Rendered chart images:

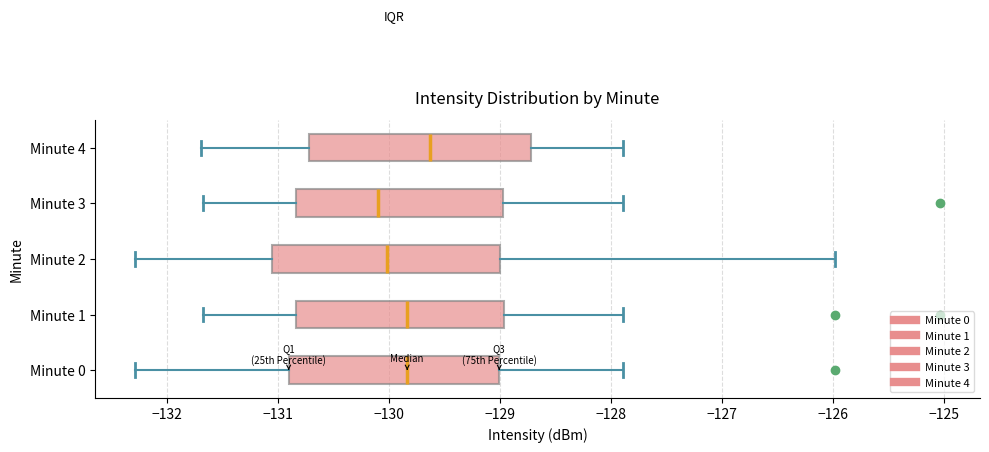

Which box has the furthest to the right median line?

Minute 4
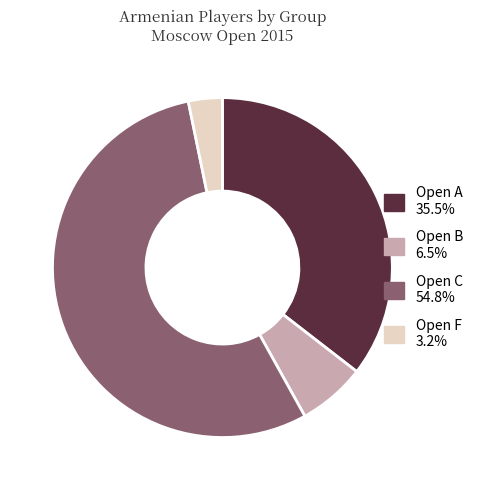

What is the largest slice in the pie chart?

Open C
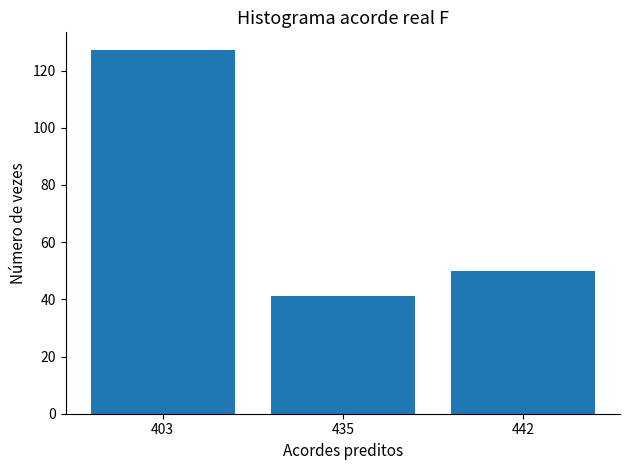

Rank the categories by value from lowest to highest.

435, 442, 403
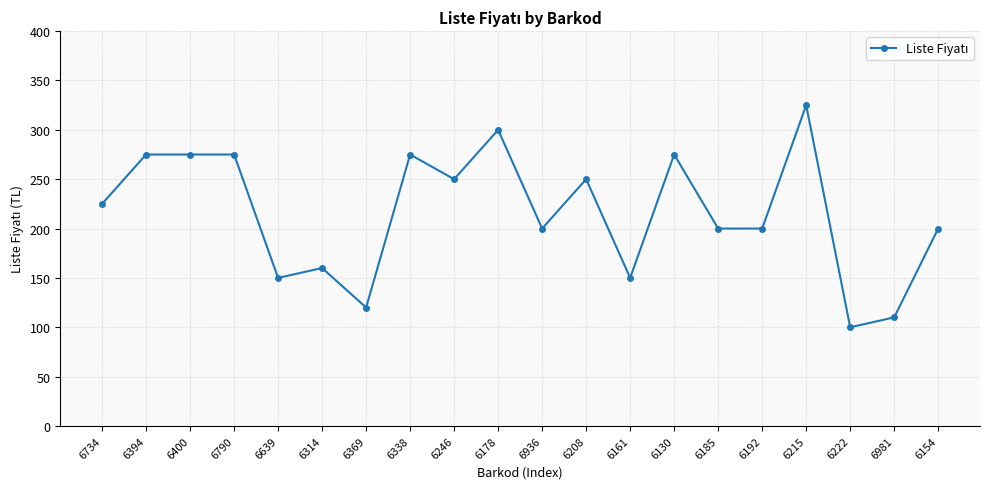

Reading left to right, list all the values displayed in this chart.

225	275	275	275	150	160	120	275	250	300	200	250	150	275	200	200	325	100	110	200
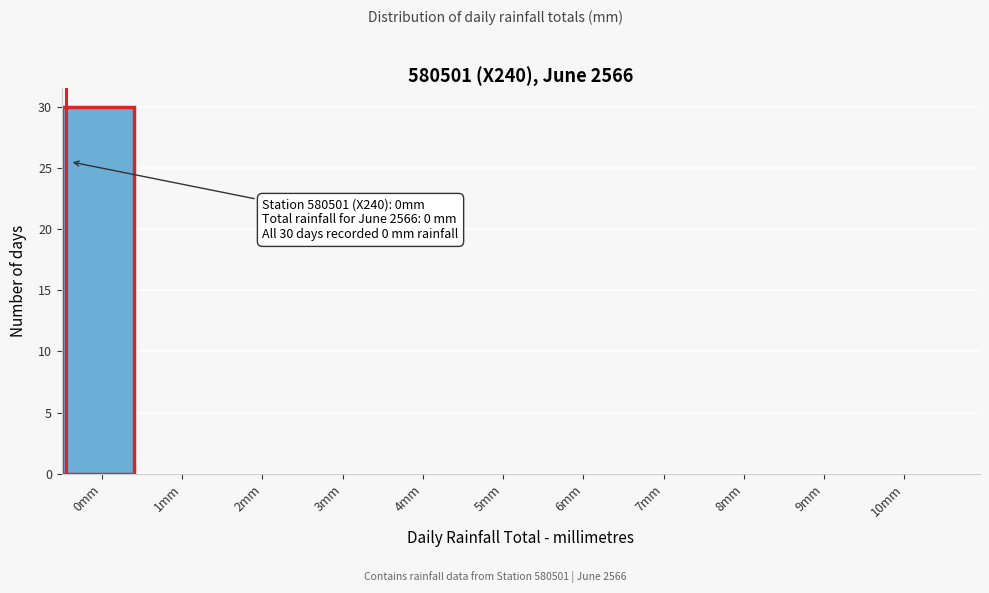

Reading left to right, extract all data points from this chart.

0mm=30	1mm=0	2mm=0	3mm=0	4mm=0	5mm=0	6mm=0	7mm=0	8mm=0	9mm=0	10mm=0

- _TASK BRIEF_
Turn the material above into a Markdown table with the columns Row and Text, one line per row with a running row number, skipping blank lines. Leave the pictures out of the table.

- _RESPONSE BELOW_
| Row | Text |
|---|---|
| 1 | Which box has the furthest to the right median line? |
| 2 | Minute 4 |
| 3 | What is the largest slice in the pie chart? |
| 4 | Open C |
| 5 | Rank the categories by value from lowest to highest. |
| 6 | 435, 442, 403 |
| 7 | Reading left to right, list all the values displayed in this chart. |
| 8 | 225	275	275	275	150	160	120	275	250	300	200	250	150	275	200	200	325	100	110	200 |
| 9 | Reading left to right, extract all data points from this chart. |
| 10 | 0mm=30	1mm=0	2mm=0	3mm=0	4mm=0	5mm=0	6mm=0	7mm=0	8mm=0	9mm=0	10mm=0 |